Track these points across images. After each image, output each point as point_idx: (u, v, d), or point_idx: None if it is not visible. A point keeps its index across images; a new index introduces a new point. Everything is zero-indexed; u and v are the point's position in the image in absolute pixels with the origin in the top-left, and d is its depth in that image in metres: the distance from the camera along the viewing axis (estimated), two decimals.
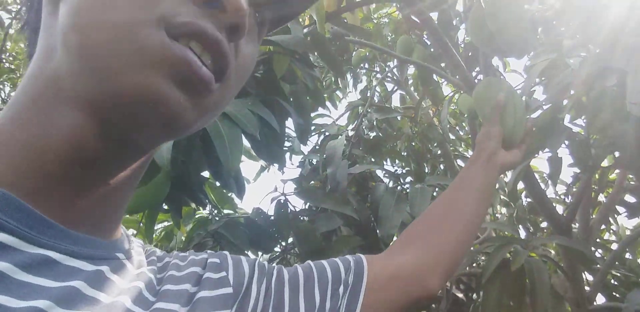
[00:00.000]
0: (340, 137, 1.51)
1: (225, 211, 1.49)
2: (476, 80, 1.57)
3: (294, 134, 1.60)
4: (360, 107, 2.13)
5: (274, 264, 0.52)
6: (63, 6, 0.32)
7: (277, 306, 0.44)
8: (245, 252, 1.28)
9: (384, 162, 1.79)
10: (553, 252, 1.67)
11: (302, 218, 1.37)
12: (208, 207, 1.51)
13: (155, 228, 1.66)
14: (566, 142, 1.18)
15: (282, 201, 1.34)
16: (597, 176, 1.32)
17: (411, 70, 2.19)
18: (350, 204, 1.33)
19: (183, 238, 1.60)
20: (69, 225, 0.31)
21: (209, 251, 0.49)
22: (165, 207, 1.18)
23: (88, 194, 0.33)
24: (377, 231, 1.34)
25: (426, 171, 1.78)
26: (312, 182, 1.55)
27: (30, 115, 0.32)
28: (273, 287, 0.46)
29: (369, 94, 2.24)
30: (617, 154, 1.16)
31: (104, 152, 0.33)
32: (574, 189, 1.56)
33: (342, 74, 1.67)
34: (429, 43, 1.96)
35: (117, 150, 0.33)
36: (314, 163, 1.75)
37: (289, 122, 1.29)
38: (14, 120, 0.32)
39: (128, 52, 0.29)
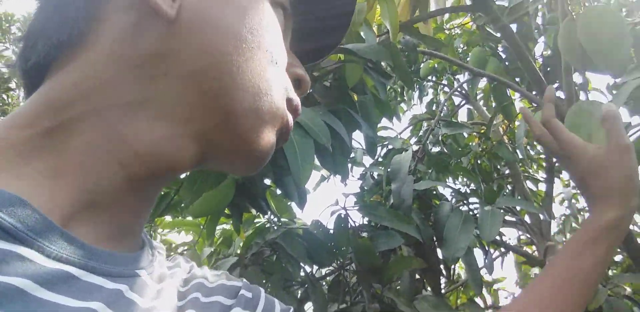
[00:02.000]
0: (406, 152, 1.44)
1: (283, 219, 1.46)
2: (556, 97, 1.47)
3: (357, 145, 1.56)
4: (425, 121, 2.06)
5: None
6: (182, 33, 0.34)
7: None
8: (302, 264, 1.25)
9: (447, 180, 1.71)
10: (629, 289, 1.53)
11: (361, 234, 1.32)
12: (267, 215, 1.49)
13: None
14: None
15: (342, 216, 1.30)
16: None
17: (481, 84, 2.10)
18: (414, 222, 1.26)
19: (241, 244, 1.58)
20: (89, 238, 0.30)
21: (244, 280, 0.46)
22: (227, 211, 1.16)
23: (127, 209, 0.34)
24: (439, 253, 1.27)
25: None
26: (374, 196, 1.50)
27: (105, 127, 0.32)
28: None
29: (434, 108, 2.17)
30: None
31: (175, 173, 0.35)
32: None
33: (412, 85, 1.62)
34: (503, 56, 1.87)
35: (185, 171, 0.37)
36: (376, 177, 1.69)
37: (355, 133, 1.25)
38: (93, 122, 0.32)
39: (264, 111, 0.36)
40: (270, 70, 0.36)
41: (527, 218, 1.73)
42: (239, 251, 1.50)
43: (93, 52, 0.34)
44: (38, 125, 0.32)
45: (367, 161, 1.85)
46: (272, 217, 1.45)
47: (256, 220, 1.52)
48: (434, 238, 1.33)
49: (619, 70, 0.90)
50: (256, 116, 0.35)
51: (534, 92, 1.59)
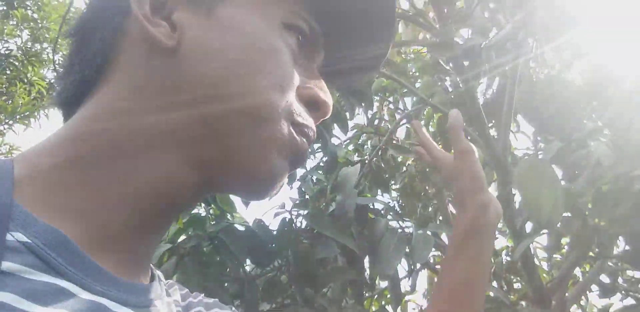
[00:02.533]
0: (353, 166, 1.53)
1: (228, 214, 1.49)
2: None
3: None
4: (366, 134, 2.17)
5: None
6: (185, 63, 0.35)
7: None
8: (242, 263, 1.29)
9: (383, 195, 1.83)
10: None
11: (303, 240, 1.39)
12: (208, 206, 1.51)
13: None
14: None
15: (287, 219, 1.36)
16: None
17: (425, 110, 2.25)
18: (352, 234, 1.36)
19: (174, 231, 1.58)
20: (115, 269, 0.32)
21: (233, 309, 0.50)
22: None
23: (145, 240, 0.36)
24: (368, 267, 1.37)
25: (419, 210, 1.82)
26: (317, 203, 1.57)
27: (119, 158, 0.34)
28: None
29: (376, 123, 2.29)
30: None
31: (187, 203, 0.37)
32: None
33: (371, 101, 1.72)
34: (450, 89, 2.02)
35: (196, 200, 0.37)
36: (314, 180, 1.77)
37: None
38: (95, 160, 0.33)
39: (265, 137, 0.35)
40: (273, 95, 0.35)
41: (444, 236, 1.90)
42: (171, 237, 1.50)
43: (111, 86, 0.36)
44: (61, 155, 0.33)
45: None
46: (208, 208, 1.48)
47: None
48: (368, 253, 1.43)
49: (547, 222, 0.97)
50: (256, 143, 0.35)
51: (472, 128, 1.75)
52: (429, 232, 1.36)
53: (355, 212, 1.58)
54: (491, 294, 1.48)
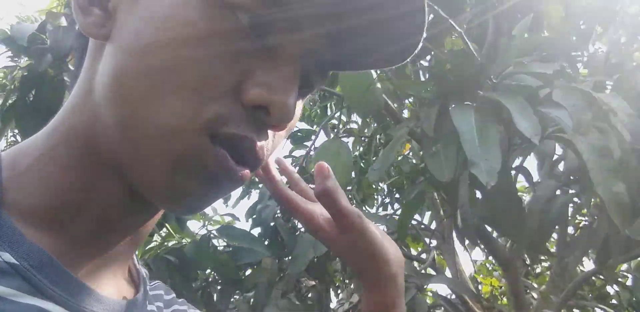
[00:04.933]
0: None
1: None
2: None
3: None
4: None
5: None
6: (108, 59, 0.31)
7: None
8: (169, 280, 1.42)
9: None
10: None
11: (225, 250, 1.52)
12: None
13: None
14: None
15: (205, 236, 1.49)
16: None
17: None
18: (262, 241, 1.48)
19: None
20: (97, 283, 0.33)
21: None
22: None
23: (118, 245, 0.35)
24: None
25: None
26: None
27: (68, 160, 0.32)
28: None
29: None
30: None
31: (140, 206, 0.33)
32: None
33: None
34: None
35: (140, 209, 0.34)
36: None
37: None
38: (51, 160, 0.32)
39: (167, 155, 0.29)
40: (178, 104, 0.28)
41: None
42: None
43: (80, 79, 0.34)
44: (35, 154, 0.32)
45: None
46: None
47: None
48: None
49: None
50: (153, 161, 0.29)
51: None
52: None
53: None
54: None
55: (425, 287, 1.51)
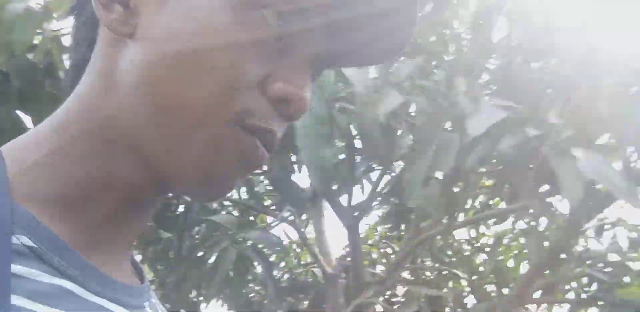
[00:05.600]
0: None
1: None
2: None
3: None
4: None
5: None
6: (135, 51, 0.33)
7: None
8: None
9: None
10: None
11: None
12: None
13: None
14: None
15: None
16: None
17: None
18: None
19: None
20: (108, 270, 0.33)
21: None
22: None
23: (125, 235, 0.36)
24: None
25: None
26: None
27: (87, 152, 0.33)
28: None
29: None
30: None
31: (153, 196, 0.36)
32: None
33: None
34: None
35: (162, 194, 0.36)
36: None
37: None
38: (66, 155, 0.33)
39: (203, 144, 0.32)
40: (211, 98, 0.32)
41: None
42: None
43: (86, 74, 0.35)
44: (44, 149, 0.33)
45: None
46: None
47: None
48: None
49: None
50: (191, 151, 0.32)
51: None
52: None
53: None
54: None
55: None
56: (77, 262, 0.31)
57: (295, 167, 2.24)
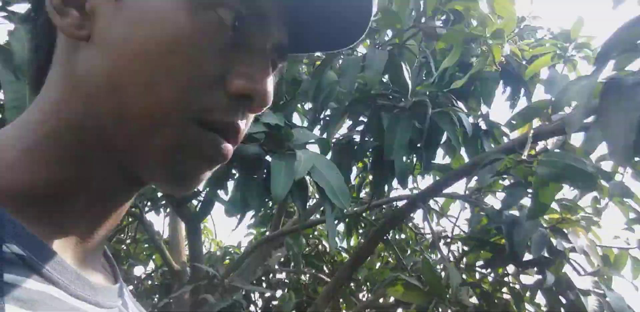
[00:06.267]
0: None
1: None
2: None
3: None
4: None
5: None
6: (93, 54, 0.33)
7: None
8: None
9: None
10: None
11: None
12: None
13: None
14: None
15: None
16: None
17: None
18: None
19: None
20: (85, 271, 0.34)
21: None
22: None
23: (100, 231, 0.37)
24: None
25: None
26: None
27: (58, 152, 0.33)
28: None
29: None
30: None
31: (126, 191, 0.37)
32: None
33: None
34: None
35: (129, 186, 0.37)
36: None
37: None
38: (39, 155, 0.33)
39: (164, 142, 0.33)
40: (170, 96, 0.32)
41: None
42: None
43: (49, 74, 0.36)
44: (17, 146, 0.33)
45: None
46: None
47: None
48: None
49: None
50: (153, 150, 0.33)
51: None
52: None
53: None
54: None
55: None
56: (60, 268, 0.32)
57: None
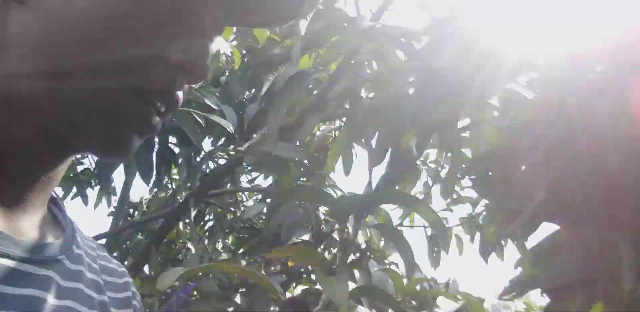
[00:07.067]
0: None
1: None
2: None
3: None
4: None
5: None
6: (27, 17, 0.33)
7: None
8: None
9: None
10: None
11: None
12: None
13: None
14: None
15: None
16: None
17: None
18: None
19: None
20: (12, 231, 0.33)
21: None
22: None
23: (36, 194, 0.36)
24: None
25: None
26: None
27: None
28: None
29: None
30: None
31: (58, 156, 0.36)
32: None
33: None
34: None
35: (59, 151, 0.36)
36: None
37: None
38: None
39: (101, 112, 0.33)
40: (108, 62, 0.33)
41: None
42: None
43: None
44: None
45: None
46: None
47: None
48: None
49: None
50: (86, 117, 0.33)
51: None
52: None
53: None
54: None
55: None
56: None
57: None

_____

Every record must be duplicated exactly, except for the pictures, which are left out.

Track these points across images. After each image, output each point as point_idx: (u, v, d), or point_idx: None if it is not visible. A point keeps its index across images; a new index introduces a new point. Everything is zero-indexed; u and v are the point's position in the image in absolute pixels with the origin in the top-left, and d is its depth in that image in metres: the distance from the camera along the viewing axis (estimated), two decimals.
[00:00.000]
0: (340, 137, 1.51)
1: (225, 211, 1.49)
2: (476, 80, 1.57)
3: (294, 134, 1.60)
4: (360, 107, 2.13)
5: (274, 264, 0.52)
6: (63, 6, 0.32)
7: (277, 306, 0.44)
8: (245, 252, 1.28)
9: (384, 162, 1.79)
10: (553, 252, 1.67)
11: (302, 218, 1.37)
12: (208, 207, 1.51)
13: (155, 228, 1.66)
14: (566, 142, 1.18)
15: (282, 201, 1.34)
16: (597, 176, 1.32)
17: (411, 70, 2.19)
18: (350, 204, 1.33)
19: (183, 238, 1.60)
20: (69, 225, 0.31)
21: (209, 251, 0.49)
22: (165, 207, 1.18)
23: (88, 194, 0.33)
24: (377, 231, 1.34)
25: (426, 171, 1.78)
26: (312, 182, 1.55)
27: (30, 115, 0.32)
28: (273, 287, 0.46)
29: (369, 94, 2.24)
30: (617, 154, 1.16)
31: (104, 152, 0.33)
32: (574, 189, 1.56)
33: (342, 74, 1.67)
34: (429, 43, 1.96)
35: (117, 150, 0.33)
36: (314, 163, 1.75)
37: (289, 122, 1.29)
38: (14, 120, 0.32)
39: (128, 52, 0.29)
[00:02.000]
0: (406, 152, 1.44)
1: (283, 219, 1.46)
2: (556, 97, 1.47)
3: (357, 145, 1.56)
4: (425, 121, 2.06)
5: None
6: (182, 33, 0.34)
7: None
8: (302, 264, 1.25)
9: (447, 180, 1.71)
10: (629, 289, 1.53)
11: (361, 234, 1.32)
12: (267, 215, 1.49)
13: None
14: None
15: (342, 216, 1.30)
16: None
17: (481, 84, 2.10)
18: (414, 222, 1.26)
19: (241, 244, 1.58)
20: (89, 238, 0.30)
21: (244, 280, 0.46)
22: (227, 211, 1.16)
23: (127, 209, 0.34)
24: (439, 253, 1.27)
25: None
26: (374, 196, 1.50)
27: (105, 127, 0.32)
28: None
29: (434, 108, 2.17)
30: None
31: (175, 173, 0.35)
32: None
33: (412, 85, 1.62)
34: (503, 56, 1.87)
35: (185, 171, 0.37)
36: (376, 177, 1.69)
37: (355, 133, 1.25)
38: (93, 122, 0.32)
39: (264, 111, 0.36)
40: (270, 70, 0.36)
41: (527, 218, 1.73)
42: (239, 251, 1.50)
43: (93, 52, 0.34)
44: (38, 125, 0.32)
45: (367, 161, 1.85)
46: (272, 217, 1.45)
47: (256, 220, 1.52)
48: (434, 238, 1.33)
49: (619, 70, 0.90)
50: (256, 116, 0.35)
51: (534, 92, 1.59)
[00:02.533]
0: (353, 166, 1.53)
1: (228, 214, 1.49)
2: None
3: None
4: (366, 134, 2.17)
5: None
6: (185, 63, 0.35)
7: None
8: (242, 263, 1.29)
9: (383, 195, 1.83)
10: None
11: (303, 240, 1.39)
12: (208, 206, 1.51)
13: None
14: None
15: (287, 219, 1.36)
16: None
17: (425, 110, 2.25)
18: (352, 234, 1.36)
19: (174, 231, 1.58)
20: (115, 269, 0.32)
21: (233, 309, 0.50)
22: None
23: (145, 240, 0.36)
24: (368, 267, 1.37)
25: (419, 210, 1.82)
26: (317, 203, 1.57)
27: (119, 158, 0.34)
28: None
29: (376, 123, 2.29)
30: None
31: (187, 203, 0.37)
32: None
33: (371, 101, 1.72)
34: (450, 89, 2.02)
35: (196, 200, 0.37)
36: (314, 180, 1.77)
37: None
38: (95, 160, 0.33)
39: (265, 137, 0.35)
40: (273, 95, 0.35)
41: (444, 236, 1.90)
42: (171, 237, 1.50)
43: (111, 86, 0.36)
44: (61, 155, 0.33)
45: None
46: (208, 208, 1.48)
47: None
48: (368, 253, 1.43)
49: (547, 222, 0.97)
50: (256, 143, 0.35)
51: (472, 128, 1.75)
52: (429, 232, 1.36)
53: (355, 212, 1.58)
54: (491, 294, 1.48)
[00:04.933]
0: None
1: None
2: None
3: None
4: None
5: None
6: (108, 59, 0.31)
7: None
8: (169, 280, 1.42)
9: None
10: None
11: (225, 250, 1.52)
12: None
13: None
14: None
15: (205, 236, 1.49)
16: None
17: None
18: (262, 241, 1.48)
19: None
20: (97, 283, 0.33)
21: None
22: None
23: (118, 245, 0.35)
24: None
25: None
26: None
27: (68, 160, 0.32)
28: None
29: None
30: None
31: (140, 206, 0.33)
32: None
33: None
34: None
35: (140, 209, 0.34)
36: None
37: None
38: (51, 160, 0.32)
39: (167, 155, 0.29)
40: (178, 104, 0.28)
41: None
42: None
43: (80, 79, 0.34)
44: (35, 154, 0.32)
45: None
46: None
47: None
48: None
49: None
50: (153, 161, 0.29)
51: None
52: None
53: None
54: None
55: (425, 287, 1.51)
[00:05.600]
0: None
1: None
2: None
3: None
4: None
5: None
6: (135, 51, 0.33)
7: None
8: None
9: None
10: None
11: None
12: None
13: None
14: None
15: None
16: None
17: None
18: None
19: None
20: (108, 270, 0.33)
21: None
22: None
23: (125, 235, 0.36)
24: None
25: None
26: None
27: (87, 152, 0.33)
28: None
29: None
30: None
31: (153, 196, 0.36)
32: None
33: None
34: None
35: (162, 194, 0.36)
36: None
37: None
38: (66, 155, 0.33)
39: (203, 144, 0.32)
40: (211, 98, 0.32)
41: None
42: None
43: (86, 74, 0.35)
44: (44, 149, 0.33)
45: None
46: None
47: None
48: None
49: None
50: (191, 151, 0.32)
51: None
52: None
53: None
54: None
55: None
56: (77, 262, 0.31)
57: (295, 167, 2.24)
[00:06.267]
0: None
1: None
2: None
3: None
4: None
5: None
6: (93, 54, 0.33)
7: None
8: None
9: None
10: None
11: None
12: None
13: None
14: None
15: None
16: None
17: None
18: None
19: None
20: (85, 271, 0.34)
21: None
22: None
23: (100, 231, 0.37)
24: None
25: None
26: None
27: (58, 152, 0.33)
28: None
29: None
30: None
31: (126, 191, 0.37)
32: None
33: None
34: None
35: (129, 186, 0.37)
36: None
37: None
38: (39, 155, 0.33)
39: (164, 142, 0.33)
40: (170, 96, 0.32)
41: None
42: None
43: (49, 74, 0.36)
44: (17, 146, 0.33)
45: None
46: None
47: None
48: None
49: None
50: (153, 150, 0.33)
51: None
52: None
53: None
54: None
55: None
56: (60, 268, 0.32)
57: None
[00:07.067]
0: None
1: None
2: None
3: None
4: None
5: None
6: (27, 17, 0.33)
7: None
8: None
9: None
10: None
11: None
12: None
13: None
14: None
15: None
16: None
17: None
18: None
19: None
20: (12, 231, 0.33)
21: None
22: None
23: (36, 194, 0.36)
24: None
25: None
26: None
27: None
28: None
29: None
30: None
31: (58, 156, 0.36)
32: None
33: None
34: None
35: (59, 151, 0.36)
36: None
37: None
38: None
39: (101, 112, 0.33)
40: (108, 62, 0.33)
41: None
42: None
43: None
44: None
45: None
46: None
47: None
48: None
49: None
50: (86, 117, 0.33)
51: None
52: None
53: None
54: None
55: None
56: None
57: None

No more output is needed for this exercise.